2 - ANALYSYS TE BLAST

This module enables the visualization of BLAST results concerning the newly detected transposable element insertions. It allows for the visual identification of specific structures such as LTR recombinations, transposable elements (TEs) inserted within other TEs, or more complex structures like clusters of TEs. This tool is crucial for genomic researchers aiming to deeply analyze the dynamics of TE insertions. For more details, please consult the full documentation at this link.

How to use TrEMOLO

What strategy to use

Example of result obtained with simulated data set

The choice of the right strategy depends on the context.

Context 1 : Strategy 2 is better

Context 2 : Strategy 1 is better

Licence and Citation

Mourdas MOHAMED.

This work is licensed under CC BY 4.0 for all docs and manuals. To view a copy of this license, visit http://creativecommons.org/licenses/by/4.0/

It is licencied under CeCill-C and GPLv3.

If you use TrEMOLO, please cite:

Mohamed, M.; Sabot, F.; Varoqui, M.; Mugat, B.; Audouin, K.; PΓ©lisson, A.; Fiston-Lavier, A.-S. & Chambeyron S. TrEMOLO: accurate transposable element allele frequency estimation using long-read sequencing data combining assembly and mapping-based approaches. Genome Biol 24, 63 (2023). (https://doi.org/10.1186/s13059-023-02911-2)

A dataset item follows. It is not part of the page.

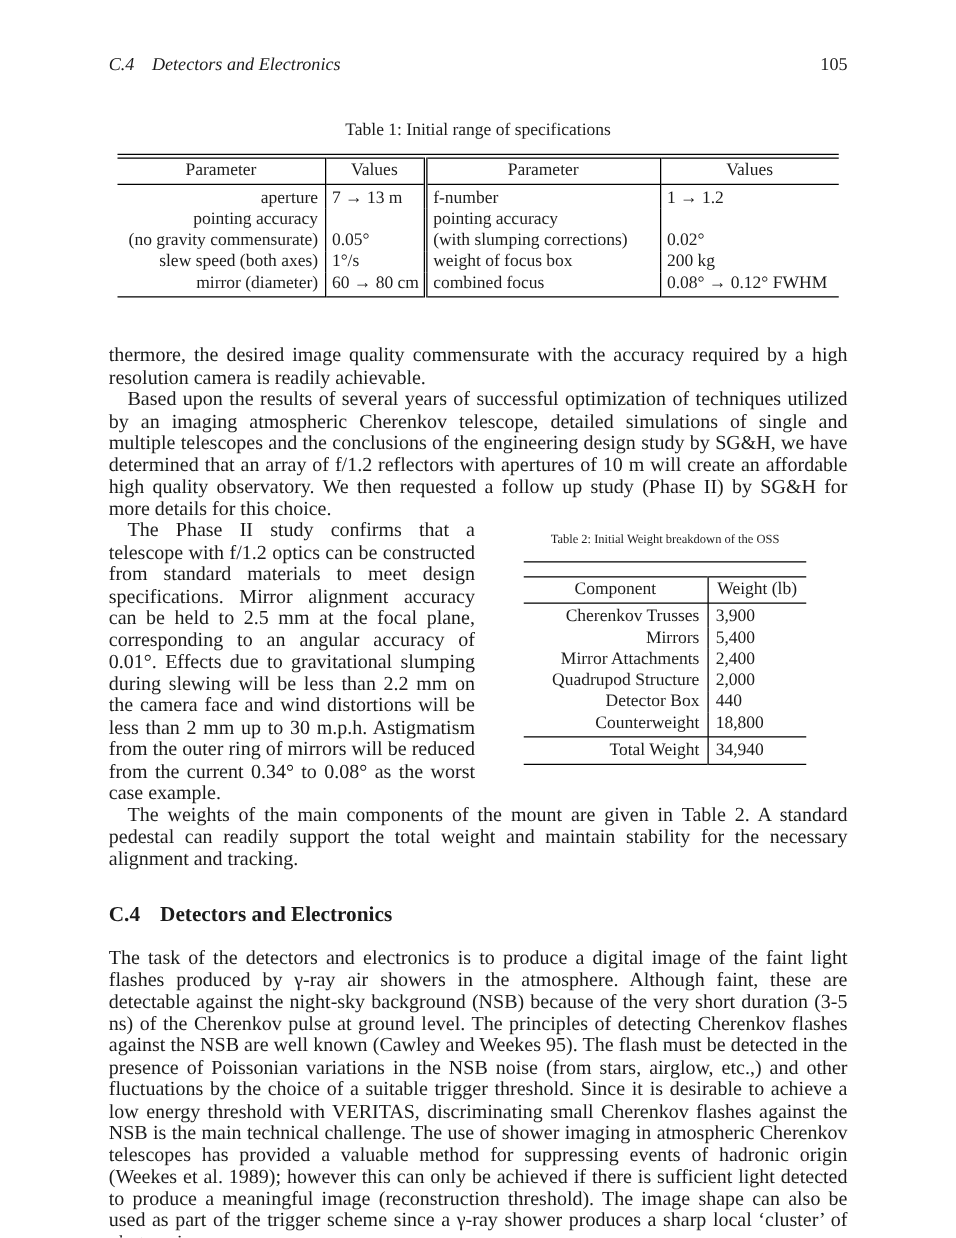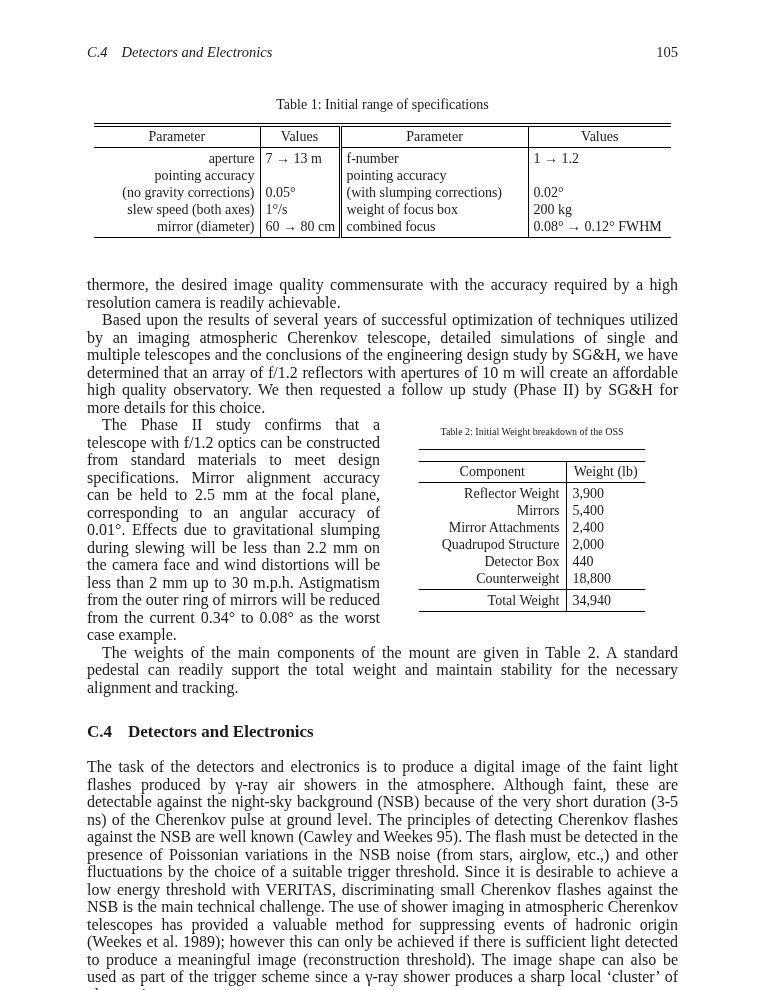"(no gravity corrections)" td { text: corrections -> commensurate }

Mohamed, M.; Dang, N. .-M.; Ogyama, Y.; Burlet, N.; Mugat, B.; Boulesteix, M.; MΓ©rel, V.; Veber, P.; Salces-Ortiz, J.; Severac, D.; PΓ©lisson, A.; Vieira, C.; Sabot, F.; Fablet, M.; Chambeyron, S. A Transposon Story: From TE Content to TE Dynamic Invasion of Drosophila Genomes Using the Single-Molecule Sequencing Technology from Oxford Nanopore. Cells 2020, 9, 1776. (https://www.mdpi.com/2073-4409/9/8/1776)

The data used in the paper are available here on DataSuds.